Text block:

|---|

This relates to my previous question: Is $\zeta_{\Bbb R^n}$ a space of moduli spaces?
I asked two professors about this but they said they didn't know enough about moduli spaces to help.
I just want to look at a simple example, $\zeta_{\Bbb R^2}.$ The $x-$coordinates in the space are the solutions to polynomials of the form: $x^T-(1-x)^S=0.$ Plugging the solution back into the original function (given in the previous post) gives the $y-$ coordinate in the space. So basically each point encodes the solutions of two algebro-geometric problems.
Maybe I'm missing something, but wouldn't this be a simple example of a moduli space?
$\newcommand{\E}{\mathcal{E}^\mathrm{univ}}$$\newcommand{\mf}[1]{\mathfrak{#1}}$This was originally a comment, but it grew too long. It's pretty stream of conscience though, so let me know if something needs clarification.
From this post and the previous it really seems as though you are struggling to provide great meaning to the notion of moduli space. It took me a long time to realize this, but it's not exactly worth chasing a rigorous deifnition early on in your mathematical pursuits. In fact, everything is a moduli space: it's a moduli space for its own points (see a funny anecdote of Kisin on this topic at 59:50 of this).
To actually be able to say "This is a moduli space" or "This is not a moduli space" requires more sophistication than you are assuming. In particular, the first pass definition of a moduli space is "$X$ is a moduli space for some set of objects $S$ if there is a natural bijection between $X$ and $S$". Of course, this is wholly unsatisfying since 'natural' is a super vague weasel word here. In particular, there is nothing that uniquely characterizes $X$ by this definition (lots of spaces could have 'natural bijections' with the elements of $S$).
It turns out that, following the Grothendieckian/Yonedian philosophy, the way that one can make the above definition precise is to require that the objects of $S$ not only make sense in an absolute sense but also 'in families' over base objects $T$. Then, $X$ becomes a moduli space for objects $S$ if not only are the points of $X$ in bijection with $S$ but the points of $X\times T$ are in bijection with the families of objects of $S$ living over $T$. More rigorously, a moduli space for a (contravariant) functor $\mathcal{F}$ on a category $\mathcal{C}$ is an object $X$ of $\mathcal{C}$ such that $\mathcal{F}$ is isomorphic to the functor $\mathrm{Hom}(-,X)$.

|---|

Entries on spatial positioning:
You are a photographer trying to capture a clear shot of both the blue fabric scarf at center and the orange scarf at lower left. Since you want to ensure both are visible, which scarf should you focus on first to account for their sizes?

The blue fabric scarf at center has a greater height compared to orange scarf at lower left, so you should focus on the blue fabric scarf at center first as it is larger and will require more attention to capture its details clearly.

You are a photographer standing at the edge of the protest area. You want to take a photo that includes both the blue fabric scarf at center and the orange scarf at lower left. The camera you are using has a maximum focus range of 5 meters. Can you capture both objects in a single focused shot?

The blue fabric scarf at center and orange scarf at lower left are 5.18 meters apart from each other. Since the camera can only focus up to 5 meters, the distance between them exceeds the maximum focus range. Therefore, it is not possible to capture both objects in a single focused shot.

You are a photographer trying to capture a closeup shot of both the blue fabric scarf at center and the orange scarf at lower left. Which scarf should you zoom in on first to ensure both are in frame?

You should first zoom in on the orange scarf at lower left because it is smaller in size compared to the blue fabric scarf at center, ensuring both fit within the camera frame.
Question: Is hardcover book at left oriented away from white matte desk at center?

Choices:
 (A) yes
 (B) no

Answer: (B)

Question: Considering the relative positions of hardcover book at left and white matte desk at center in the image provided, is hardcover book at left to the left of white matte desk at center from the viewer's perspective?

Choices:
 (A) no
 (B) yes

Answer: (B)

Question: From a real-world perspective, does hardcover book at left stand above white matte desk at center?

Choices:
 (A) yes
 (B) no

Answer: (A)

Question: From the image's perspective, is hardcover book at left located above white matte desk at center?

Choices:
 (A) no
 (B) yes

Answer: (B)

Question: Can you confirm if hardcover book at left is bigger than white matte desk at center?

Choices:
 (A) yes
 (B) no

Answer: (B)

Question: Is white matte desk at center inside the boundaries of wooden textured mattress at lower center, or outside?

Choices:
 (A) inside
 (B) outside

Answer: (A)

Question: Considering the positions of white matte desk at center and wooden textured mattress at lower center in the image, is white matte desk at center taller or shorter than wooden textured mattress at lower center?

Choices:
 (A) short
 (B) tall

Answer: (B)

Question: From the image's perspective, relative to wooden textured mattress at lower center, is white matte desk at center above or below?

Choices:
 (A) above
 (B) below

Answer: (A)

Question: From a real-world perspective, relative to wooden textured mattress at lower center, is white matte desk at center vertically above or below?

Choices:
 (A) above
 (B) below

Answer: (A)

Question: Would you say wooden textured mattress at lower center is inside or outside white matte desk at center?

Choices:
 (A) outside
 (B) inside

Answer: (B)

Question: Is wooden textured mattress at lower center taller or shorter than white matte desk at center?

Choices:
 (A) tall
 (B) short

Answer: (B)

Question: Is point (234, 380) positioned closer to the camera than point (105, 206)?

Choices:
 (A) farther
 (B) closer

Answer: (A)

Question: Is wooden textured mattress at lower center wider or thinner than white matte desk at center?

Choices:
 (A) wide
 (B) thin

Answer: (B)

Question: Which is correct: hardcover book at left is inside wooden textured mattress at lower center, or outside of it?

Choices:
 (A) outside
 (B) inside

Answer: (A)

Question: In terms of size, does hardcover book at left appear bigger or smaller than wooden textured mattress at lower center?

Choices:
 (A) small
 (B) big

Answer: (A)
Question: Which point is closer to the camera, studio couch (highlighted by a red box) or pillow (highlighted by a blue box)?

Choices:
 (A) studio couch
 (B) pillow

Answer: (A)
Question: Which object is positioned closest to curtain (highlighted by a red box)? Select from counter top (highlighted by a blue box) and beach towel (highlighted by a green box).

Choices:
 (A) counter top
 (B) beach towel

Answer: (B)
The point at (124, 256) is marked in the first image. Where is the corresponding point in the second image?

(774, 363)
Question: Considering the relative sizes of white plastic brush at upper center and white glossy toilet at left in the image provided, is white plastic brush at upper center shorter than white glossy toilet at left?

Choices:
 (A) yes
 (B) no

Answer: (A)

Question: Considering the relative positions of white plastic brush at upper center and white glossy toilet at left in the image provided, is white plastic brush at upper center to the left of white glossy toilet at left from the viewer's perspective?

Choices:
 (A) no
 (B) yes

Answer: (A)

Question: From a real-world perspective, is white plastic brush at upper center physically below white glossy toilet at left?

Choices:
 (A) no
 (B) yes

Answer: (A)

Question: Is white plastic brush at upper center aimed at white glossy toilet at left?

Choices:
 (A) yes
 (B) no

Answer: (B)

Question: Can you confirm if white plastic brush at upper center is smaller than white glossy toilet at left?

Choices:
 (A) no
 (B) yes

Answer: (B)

|---|

From the moduli space thread above, reproduce verbatim the passage beginning at the words "I asked two" and ending after the words "something needs clarification.".

I asked two professors about this but they said they didn't know enough about moduli spaces to help.
I just want to look at a simple example, $\zeta_{\Bbb R^2}.$ The $x-$coordinates in the space are the solutions to polynomials of the form: $x^T-(1-x)^S=0.$ Plugging the solution back into the original function (given in the previous post) gives the $y-$ coordinate in the space. So basically each point encodes the solutions of two algebro-geometric problems.
Maybe I'm missing something, but wouldn't this be a simple example of a moduli space?
$\newcommand{\E}{\mathcal{E}^\mathrm{univ}}$$\newcommand{\mf}[1]{\mathfrak{#1}}$This was originally a comment, but it grew too long. It's pretty stream of conscience though, so let me know if something needs clarification.